▸ EXERCISE INSTRUCTIONS
Render the records from the line with "Service log entry, pressure" to the line with "Measured pressure: 315 kPa" as a two-column CSV headed "prompt" and "reading", one row per record. Put the record's text and its answer each in its own quoted field, with line breaks turned into spaces.

▸ RECORDS FOR PROCESSING

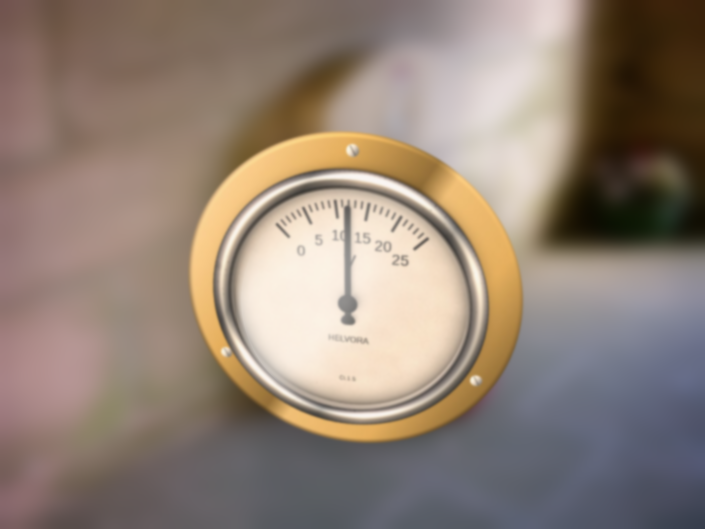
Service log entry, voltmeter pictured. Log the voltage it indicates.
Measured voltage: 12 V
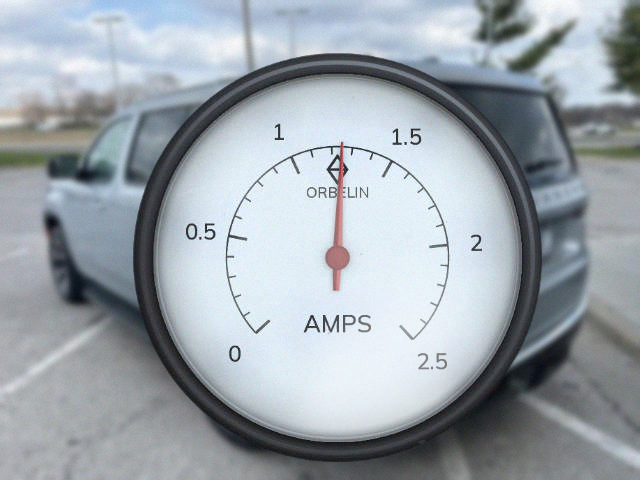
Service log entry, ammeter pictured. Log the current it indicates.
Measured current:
---
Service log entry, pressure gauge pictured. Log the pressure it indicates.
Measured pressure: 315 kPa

▸ ANSWER BOX
prompt,reading
"Service log entry, pressure gauge pictured. Log the pressure it indicates. Measured pressure:","315 kPa"